As they approach their 50th year as a performing duo, Daryl Hall and John Oates are showing no signs of slowing down. While chart success may have come and gone for the pair over the years depending on where they’ve stood with the musical trends of the day, their hits – 34 total in the US Billboard Hot 100, including six number ones – have stood the test of time and remain some of the most instantly recognizable songs out there. Last year, the duo embarked on a co-headlining tour with Tears for Fears, and this year they returned, sharing the stage with San Francisco rock band Train.

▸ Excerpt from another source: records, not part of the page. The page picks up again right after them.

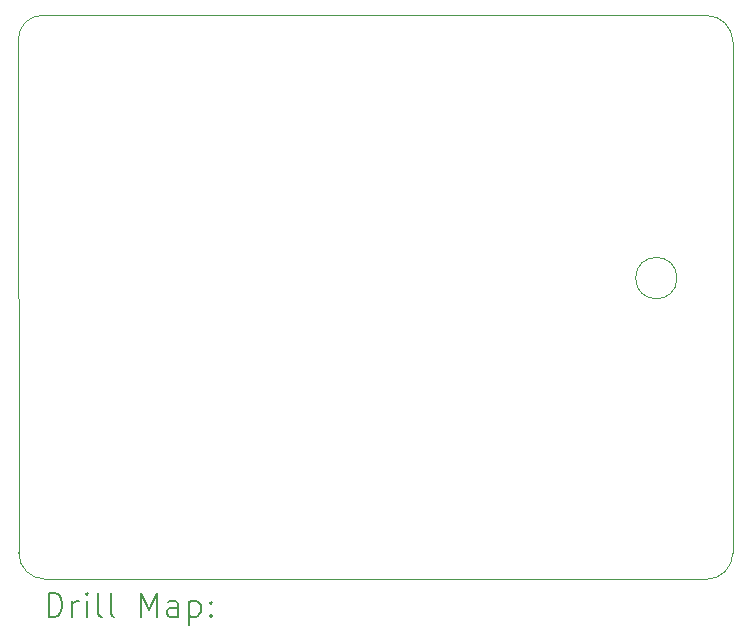
<source format=gbr>
%TF.GenerationSoftware,KiCad,Pcbnew,7.0.9*%
%TF.CreationDate,2024-01-04T21:37:19-05:00*%
%TF.ProjectId,PedalboardBrain,50656461-6c62-46f6-9172-64427261696e,rev?*%
%TF.SameCoordinates,Original*%
%TF.FileFunction,Drillmap*%
%TF.FilePolarity,Positive*%
%FSLAX45Y45*%
G04 Gerber Fmt 4.5, Leading zero omitted, Abs format (unit mm)*
G04 Created by KiCad (PCBNEW 7.0.9) date 2024-01-04 21:37:19*
%MOMM*%
%LPD*%
G01*
G04 APERTURE LIST*
%ADD10C,0.100000*%
%ADD11C,0.200000*%
G04 APERTURE END LIST*
D10*
X14850000Y-7274997D02*
G75*
G03*
X15073607Y-7051393I0J223607D01*
G01*
X14850000Y-2501393D02*
X9225000Y-2500000D01*
X15073607Y-2725000D02*
X15073607Y-7051393D01*
X9250000Y-7273607D02*
X14845000Y-7275000D01*
X9025000Y-2700000D02*
X9026393Y-7050000D01*
X9225000Y-2500000D02*
G75*
G03*
X9025000Y-2700000I0J-200000D01*
G01*
X9026393Y-7050000D02*
G75*
G03*
X9250000Y-7273607I223607J0D01*
G01*
X14600285Y-4725000D02*
G75*
G03*
X14600285Y-4725000I-175286J0D01*
G01*
X15073607Y-2725000D02*
G75*
G03*
X14850000Y-2501393I-223607J0D01*
G01*
D11*
X9280777Y-7591484D02*
X9280777Y-7391484D01*
X9280777Y-7391484D02*
X9328396Y-7391484D01*
X9328396Y-7391484D02*
X9356967Y-7401008D01*
X9356967Y-7401008D02*
X9376015Y-7420055D01*
X9376015Y-7420055D02*
X9385539Y-7439103D01*
X9385539Y-7439103D02*
X9395063Y-7477198D01*
X9395063Y-7477198D02*
X9395063Y-7505769D01*
X9395063Y-7505769D02*
X9385539Y-7543865D01*
X9385539Y-7543865D02*
X9376015Y-7562912D01*
X9376015Y-7562912D02*
X9356967Y-7581960D01*
X9356967Y-7581960D02*
X9328396Y-7591484D01*
X9328396Y-7591484D02*
X9280777Y-7591484D01*
X9480777Y-7591484D02*
X9480777Y-7458150D01*
X9480777Y-7496246D02*
X9490301Y-7477198D01*
X9490301Y-7477198D02*
X9499824Y-7467674D01*
X9499824Y-7467674D02*
X9518872Y-7458150D01*
X9518872Y-7458150D02*
X9537920Y-7458150D01*
X9604586Y-7591484D02*
X9604586Y-7458150D01*
X9604586Y-7391484D02*
X9595063Y-7401008D01*
X9595063Y-7401008D02*
X9604586Y-7410531D01*
X9604586Y-7410531D02*
X9614110Y-7401008D01*
X9614110Y-7401008D02*
X9604586Y-7391484D01*
X9604586Y-7391484D02*
X9604586Y-7410531D01*
X9728396Y-7591484D02*
X9709348Y-7581960D01*
X9709348Y-7581960D02*
X9699824Y-7562912D01*
X9699824Y-7562912D02*
X9699824Y-7391484D01*
X9833158Y-7591484D02*
X9814110Y-7581960D01*
X9814110Y-7581960D02*
X9804586Y-7562912D01*
X9804586Y-7562912D02*
X9804586Y-7391484D01*
X10061729Y-7591484D02*
X10061729Y-7391484D01*
X10061729Y-7391484D02*
X10128396Y-7534341D01*
X10128396Y-7534341D02*
X10195063Y-7391484D01*
X10195063Y-7391484D02*
X10195063Y-7591484D01*
X10376015Y-7591484D02*
X10376015Y-7486722D01*
X10376015Y-7486722D02*
X10366491Y-7467674D01*
X10366491Y-7467674D02*
X10347444Y-7458150D01*
X10347444Y-7458150D02*
X10309348Y-7458150D01*
X10309348Y-7458150D02*
X10290301Y-7467674D01*
X10376015Y-7581960D02*
X10356967Y-7591484D01*
X10356967Y-7591484D02*
X10309348Y-7591484D01*
X10309348Y-7591484D02*
X10290301Y-7581960D01*
X10290301Y-7581960D02*
X10280777Y-7562912D01*
X10280777Y-7562912D02*
X10280777Y-7543865D01*
X10280777Y-7543865D02*
X10290301Y-7524817D01*
X10290301Y-7524817D02*
X10309348Y-7515293D01*
X10309348Y-7515293D02*
X10356967Y-7515293D01*
X10356967Y-7515293D02*
X10376015Y-7505769D01*
X10471253Y-7458150D02*
X10471253Y-7658150D01*
X10471253Y-7467674D02*
X10490301Y-7458150D01*
X10490301Y-7458150D02*
X10528396Y-7458150D01*
X10528396Y-7458150D02*
X10547444Y-7467674D01*
X10547444Y-7467674D02*
X10556967Y-7477198D01*
X10556967Y-7477198D02*
X10566491Y-7496246D01*
X10566491Y-7496246D02*
X10566491Y-7553388D01*
X10566491Y-7553388D02*
X10556967Y-7572436D01*
X10556967Y-7572436D02*
X10547444Y-7581960D01*
X10547444Y-7581960D02*
X10528396Y-7591484D01*
X10528396Y-7591484D02*
X10490301Y-7591484D01*
X10490301Y-7591484D02*
X10471253Y-7581960D01*
X10652205Y-7572436D02*
X10661729Y-7581960D01*
X10661729Y-7581960D02*
X10652205Y-7591484D01*
X10652205Y-7591484D02*
X10642682Y-7581960D01*
X10642682Y-7581960D02*
X10652205Y-7572436D01*
X10652205Y-7572436D02*
X10652205Y-7591484D01*
X10652205Y-7467674D02*
X10661729Y-7477198D01*
X10661729Y-7477198D02*
X10652205Y-7486722D01*
X10652205Y-7486722D02*
X10642682Y-7477198D01*
X10642682Y-7477198D02*
X10652205Y-7467674D01*
X10652205Y-7467674D02*
X10652205Y-7486722D01*
M02*

</source>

With such a strong and well-loved discography, it must be nearly impossible to pick a setlist that keeps everyone happy, both highlighting the hits and providing some deeper cuts for the dedicated fans. But that’s what the group did with their fifteen-song set which focused nearly exclusively on their first two decades of output. They began the set in the early 80s, the period in which they reached the height of their popularity, opening with “Maneater” (1982) followed by “Out of Touch” (1984), “Say It Isn’t So” (1983), and their cover of The Righteous Brothers’ “You’ve Lost That Lovin’ Feelin’” (1980). Then it was back to the 70s for “She’s Gone” (1973), “Sara Smile” (1976), and “Is It a Star” (1974).
After a brief return to the 80s with “I Can’t Go for That (No Can Do)” (1981), the duo brought out Pat Monahan from the band Train, who guested with them on the next three songs. The first of these was the only new song of the night, “Philly Forget Me Not,” which the duo wrote in tribute to their home city of Philadelphia (with which they still strongly identify, despite both living in other states now). This was followed by “Wait for Me,” from their 1979 album X-Static, and a cover of a song from Monahan’s band Train, “Calling All Angels” (from Train’s 2003 album My Private Nation).
The duo closed out the main set with “Kiss on My List” and “Private Eyes” (both from 1981) and then returned for an encore of “Rich Girl” (1977) and “You Make My Dreams” (also from 1981).
Before them, Train played an energetic set featuring many of their hits including “Meet Virginia,” “Hey, Soul Sister,” and “Drops of Jupiter,” along with fan favorites such as “Save Me, San Francisco,” “If It’s Love,” and “50 Ways to Say Goodbye.” Mixed in with those were two covers – a rocking, near sound-alike cover of Led Zeppelin’s “Black Dog” (which seemed odd amongst the more pop AOR tracks, but makes more sense when you know that the band began life as a Led Zeppelin cover group), and a cover of Tom Petty’s “Free Fallin’.” Train’s eighth album, a girl a bottle a boat, was released last year.
Opening the evening was Nashville, TN singer and pianist Kandace Springs, who released her latest EP Black Orchid in April, and has a new album (her second) due out later this year. Springs will be returning to the DC area to play a headlining show at The Hamilton on October 30th.